Working through the lines below, return each one that holds "https".

(Entries provided Opens)

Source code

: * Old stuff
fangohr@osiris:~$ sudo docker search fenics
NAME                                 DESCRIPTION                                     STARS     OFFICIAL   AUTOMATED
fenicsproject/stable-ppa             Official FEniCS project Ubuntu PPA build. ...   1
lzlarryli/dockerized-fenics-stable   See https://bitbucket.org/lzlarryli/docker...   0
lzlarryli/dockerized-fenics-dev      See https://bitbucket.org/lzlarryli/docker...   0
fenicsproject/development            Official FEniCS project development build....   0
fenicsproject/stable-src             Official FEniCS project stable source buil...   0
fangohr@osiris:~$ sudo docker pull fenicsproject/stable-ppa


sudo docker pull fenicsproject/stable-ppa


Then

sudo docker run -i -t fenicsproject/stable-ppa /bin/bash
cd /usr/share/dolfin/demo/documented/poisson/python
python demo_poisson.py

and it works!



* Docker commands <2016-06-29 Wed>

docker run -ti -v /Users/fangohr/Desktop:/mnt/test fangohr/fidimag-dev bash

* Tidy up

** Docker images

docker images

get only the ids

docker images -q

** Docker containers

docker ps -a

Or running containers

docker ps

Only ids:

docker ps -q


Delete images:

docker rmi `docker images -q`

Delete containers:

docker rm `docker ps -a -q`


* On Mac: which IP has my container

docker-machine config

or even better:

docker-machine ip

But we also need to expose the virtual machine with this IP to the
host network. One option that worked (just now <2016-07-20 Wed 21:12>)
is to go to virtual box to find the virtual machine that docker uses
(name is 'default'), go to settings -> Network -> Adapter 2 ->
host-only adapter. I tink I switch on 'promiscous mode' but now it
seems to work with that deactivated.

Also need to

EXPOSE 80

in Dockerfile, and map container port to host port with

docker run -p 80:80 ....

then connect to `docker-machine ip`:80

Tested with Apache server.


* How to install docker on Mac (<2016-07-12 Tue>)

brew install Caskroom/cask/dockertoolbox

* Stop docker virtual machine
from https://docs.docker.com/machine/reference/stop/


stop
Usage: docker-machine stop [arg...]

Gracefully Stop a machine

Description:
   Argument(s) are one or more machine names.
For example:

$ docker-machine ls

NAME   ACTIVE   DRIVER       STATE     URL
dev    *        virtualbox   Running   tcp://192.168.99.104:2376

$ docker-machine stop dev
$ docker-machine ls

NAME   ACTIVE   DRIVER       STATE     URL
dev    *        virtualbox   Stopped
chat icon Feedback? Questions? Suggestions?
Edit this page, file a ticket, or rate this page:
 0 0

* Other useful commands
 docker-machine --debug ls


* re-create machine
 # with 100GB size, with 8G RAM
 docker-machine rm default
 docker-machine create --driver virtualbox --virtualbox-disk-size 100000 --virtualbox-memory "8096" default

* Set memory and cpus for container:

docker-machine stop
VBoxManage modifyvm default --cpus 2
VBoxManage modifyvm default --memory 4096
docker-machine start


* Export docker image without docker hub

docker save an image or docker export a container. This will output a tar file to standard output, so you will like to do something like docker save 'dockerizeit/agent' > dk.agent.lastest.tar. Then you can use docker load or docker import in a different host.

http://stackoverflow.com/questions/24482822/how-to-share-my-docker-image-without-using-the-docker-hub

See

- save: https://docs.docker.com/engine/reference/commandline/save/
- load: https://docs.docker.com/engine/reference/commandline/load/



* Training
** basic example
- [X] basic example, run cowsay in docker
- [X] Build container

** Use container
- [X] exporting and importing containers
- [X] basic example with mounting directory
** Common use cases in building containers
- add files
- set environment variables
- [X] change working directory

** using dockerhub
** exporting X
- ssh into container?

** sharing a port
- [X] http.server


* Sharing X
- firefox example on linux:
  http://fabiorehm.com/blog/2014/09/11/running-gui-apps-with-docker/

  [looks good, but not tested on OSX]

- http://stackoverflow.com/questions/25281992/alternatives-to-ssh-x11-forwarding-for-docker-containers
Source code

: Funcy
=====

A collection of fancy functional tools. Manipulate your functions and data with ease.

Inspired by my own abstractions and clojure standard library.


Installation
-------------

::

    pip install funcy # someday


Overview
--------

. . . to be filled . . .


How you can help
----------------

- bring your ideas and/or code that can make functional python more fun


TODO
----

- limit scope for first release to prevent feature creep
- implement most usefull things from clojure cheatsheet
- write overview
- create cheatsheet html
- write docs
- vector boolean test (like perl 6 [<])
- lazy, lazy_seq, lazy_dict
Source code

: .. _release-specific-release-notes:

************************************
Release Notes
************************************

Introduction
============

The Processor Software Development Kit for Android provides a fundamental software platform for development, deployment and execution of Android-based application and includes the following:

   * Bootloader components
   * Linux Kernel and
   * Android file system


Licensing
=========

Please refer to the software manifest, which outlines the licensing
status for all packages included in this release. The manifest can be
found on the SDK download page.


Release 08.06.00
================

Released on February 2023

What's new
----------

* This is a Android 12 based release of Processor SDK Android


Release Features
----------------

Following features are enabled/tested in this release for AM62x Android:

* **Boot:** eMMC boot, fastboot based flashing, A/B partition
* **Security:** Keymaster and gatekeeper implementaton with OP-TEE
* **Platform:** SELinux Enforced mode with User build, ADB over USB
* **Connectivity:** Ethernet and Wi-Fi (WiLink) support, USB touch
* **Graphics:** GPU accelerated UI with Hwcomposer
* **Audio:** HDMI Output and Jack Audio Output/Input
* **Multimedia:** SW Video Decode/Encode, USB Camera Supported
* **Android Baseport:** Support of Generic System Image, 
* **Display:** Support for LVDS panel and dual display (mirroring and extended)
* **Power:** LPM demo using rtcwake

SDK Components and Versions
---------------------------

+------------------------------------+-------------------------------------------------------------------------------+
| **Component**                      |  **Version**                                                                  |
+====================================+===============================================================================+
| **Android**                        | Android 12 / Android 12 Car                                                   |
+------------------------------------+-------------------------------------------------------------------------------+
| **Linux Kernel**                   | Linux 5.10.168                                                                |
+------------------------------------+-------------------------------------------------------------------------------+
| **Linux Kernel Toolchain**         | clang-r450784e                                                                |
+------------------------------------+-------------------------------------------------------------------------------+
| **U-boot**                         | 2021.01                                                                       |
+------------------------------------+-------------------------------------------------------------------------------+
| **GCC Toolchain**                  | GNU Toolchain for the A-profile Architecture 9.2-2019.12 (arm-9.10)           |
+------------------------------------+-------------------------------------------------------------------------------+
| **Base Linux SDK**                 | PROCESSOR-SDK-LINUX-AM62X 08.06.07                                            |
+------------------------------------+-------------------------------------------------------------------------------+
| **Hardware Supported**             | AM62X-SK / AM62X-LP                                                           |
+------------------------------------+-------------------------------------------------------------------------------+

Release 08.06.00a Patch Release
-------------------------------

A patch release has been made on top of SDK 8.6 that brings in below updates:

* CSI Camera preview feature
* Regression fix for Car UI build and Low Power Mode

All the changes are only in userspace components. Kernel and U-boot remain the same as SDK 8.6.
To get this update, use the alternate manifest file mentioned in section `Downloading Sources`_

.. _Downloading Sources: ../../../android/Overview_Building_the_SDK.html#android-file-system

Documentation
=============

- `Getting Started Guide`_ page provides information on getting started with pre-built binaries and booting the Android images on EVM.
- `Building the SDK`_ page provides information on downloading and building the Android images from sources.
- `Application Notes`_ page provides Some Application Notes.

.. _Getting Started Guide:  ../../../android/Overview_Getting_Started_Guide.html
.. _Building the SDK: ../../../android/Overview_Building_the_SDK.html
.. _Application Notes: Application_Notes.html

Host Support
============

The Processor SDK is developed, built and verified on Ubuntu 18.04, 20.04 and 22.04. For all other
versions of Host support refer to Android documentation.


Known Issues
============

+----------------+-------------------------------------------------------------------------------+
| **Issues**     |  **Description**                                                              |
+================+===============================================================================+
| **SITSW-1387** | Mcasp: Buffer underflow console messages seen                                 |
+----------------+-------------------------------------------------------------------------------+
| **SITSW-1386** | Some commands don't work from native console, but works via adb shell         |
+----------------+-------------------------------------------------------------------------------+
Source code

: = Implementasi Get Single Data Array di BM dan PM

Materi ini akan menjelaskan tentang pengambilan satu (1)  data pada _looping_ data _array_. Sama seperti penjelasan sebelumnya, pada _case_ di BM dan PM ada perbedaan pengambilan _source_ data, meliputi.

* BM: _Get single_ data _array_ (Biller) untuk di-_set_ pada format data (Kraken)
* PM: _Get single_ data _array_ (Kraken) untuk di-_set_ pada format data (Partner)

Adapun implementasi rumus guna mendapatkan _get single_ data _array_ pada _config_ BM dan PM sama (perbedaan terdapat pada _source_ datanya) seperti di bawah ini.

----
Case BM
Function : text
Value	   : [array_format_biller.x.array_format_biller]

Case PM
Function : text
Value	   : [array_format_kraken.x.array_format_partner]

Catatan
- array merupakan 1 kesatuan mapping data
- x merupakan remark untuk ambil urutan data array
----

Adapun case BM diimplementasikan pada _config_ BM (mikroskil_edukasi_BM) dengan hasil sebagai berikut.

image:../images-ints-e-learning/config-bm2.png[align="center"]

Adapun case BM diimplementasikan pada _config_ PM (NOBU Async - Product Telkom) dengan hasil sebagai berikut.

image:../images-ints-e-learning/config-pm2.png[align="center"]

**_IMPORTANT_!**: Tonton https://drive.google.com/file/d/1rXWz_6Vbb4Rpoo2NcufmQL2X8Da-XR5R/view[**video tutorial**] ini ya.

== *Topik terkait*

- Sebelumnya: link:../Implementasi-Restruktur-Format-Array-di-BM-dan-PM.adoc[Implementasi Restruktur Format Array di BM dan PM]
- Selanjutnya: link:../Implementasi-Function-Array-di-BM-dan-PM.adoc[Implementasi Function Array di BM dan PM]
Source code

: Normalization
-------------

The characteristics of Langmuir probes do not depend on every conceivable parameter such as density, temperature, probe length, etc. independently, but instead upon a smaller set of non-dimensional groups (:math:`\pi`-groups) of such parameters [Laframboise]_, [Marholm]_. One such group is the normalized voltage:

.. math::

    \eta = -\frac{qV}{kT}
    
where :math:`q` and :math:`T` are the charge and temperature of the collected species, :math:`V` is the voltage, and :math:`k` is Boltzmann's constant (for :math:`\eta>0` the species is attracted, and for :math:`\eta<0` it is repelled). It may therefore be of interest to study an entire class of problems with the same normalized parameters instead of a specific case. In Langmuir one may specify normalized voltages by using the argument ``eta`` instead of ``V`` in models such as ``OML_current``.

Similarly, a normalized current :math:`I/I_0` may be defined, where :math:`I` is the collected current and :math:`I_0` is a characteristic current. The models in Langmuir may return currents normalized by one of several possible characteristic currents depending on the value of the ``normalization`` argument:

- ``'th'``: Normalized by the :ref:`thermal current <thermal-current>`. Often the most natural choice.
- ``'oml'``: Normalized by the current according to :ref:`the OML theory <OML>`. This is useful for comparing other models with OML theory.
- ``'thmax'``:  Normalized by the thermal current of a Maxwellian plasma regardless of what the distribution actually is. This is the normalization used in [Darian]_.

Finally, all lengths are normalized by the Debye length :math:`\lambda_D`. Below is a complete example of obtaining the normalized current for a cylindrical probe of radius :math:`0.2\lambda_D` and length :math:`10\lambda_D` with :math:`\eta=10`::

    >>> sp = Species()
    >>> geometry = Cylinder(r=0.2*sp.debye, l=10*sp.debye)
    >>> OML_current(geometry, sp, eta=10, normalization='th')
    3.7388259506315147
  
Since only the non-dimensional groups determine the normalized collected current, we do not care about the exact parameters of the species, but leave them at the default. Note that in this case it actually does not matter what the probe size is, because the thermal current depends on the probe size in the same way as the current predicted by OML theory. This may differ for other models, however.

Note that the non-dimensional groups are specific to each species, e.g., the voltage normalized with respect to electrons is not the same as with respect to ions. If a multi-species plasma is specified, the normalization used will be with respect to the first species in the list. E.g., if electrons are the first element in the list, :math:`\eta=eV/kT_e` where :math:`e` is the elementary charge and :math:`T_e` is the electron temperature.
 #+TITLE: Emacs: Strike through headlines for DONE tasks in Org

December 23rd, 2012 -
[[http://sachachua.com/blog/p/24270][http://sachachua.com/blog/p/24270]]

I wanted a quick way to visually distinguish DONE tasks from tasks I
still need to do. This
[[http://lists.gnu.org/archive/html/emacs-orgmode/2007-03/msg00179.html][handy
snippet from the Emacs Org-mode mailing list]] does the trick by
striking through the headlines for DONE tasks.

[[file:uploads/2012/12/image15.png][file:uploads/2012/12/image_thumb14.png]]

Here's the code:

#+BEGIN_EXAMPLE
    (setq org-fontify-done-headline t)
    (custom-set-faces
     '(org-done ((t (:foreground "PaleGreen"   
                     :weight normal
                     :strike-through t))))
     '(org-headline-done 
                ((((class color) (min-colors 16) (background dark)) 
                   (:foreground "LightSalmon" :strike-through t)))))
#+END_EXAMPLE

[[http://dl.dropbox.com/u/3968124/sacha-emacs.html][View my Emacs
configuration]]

(Entries provided Closes)

__Solution to this task__
lzlarryli/dockerized-fenics-stable   See https://bitbucket.org/lzlarryli/docker...   0
lzlarryli/dockerized-fenics-dev      See https://bitbucket.org/lzlarryli/docker...   0
from https://docs.docker.com/machine/reference/stop/
- save: https://docs.docker.com/engine/reference/commandline/save/
- load: https://docs.docker.com/engine/reference/commandline/load/
**_IMPORTANT_!**: Tonton https://drive.google.com/file/d/1rXWz_6Vbb4Rpoo2NcufmQL2X8Da-XR5R/view[**video tutorial**] ini ya.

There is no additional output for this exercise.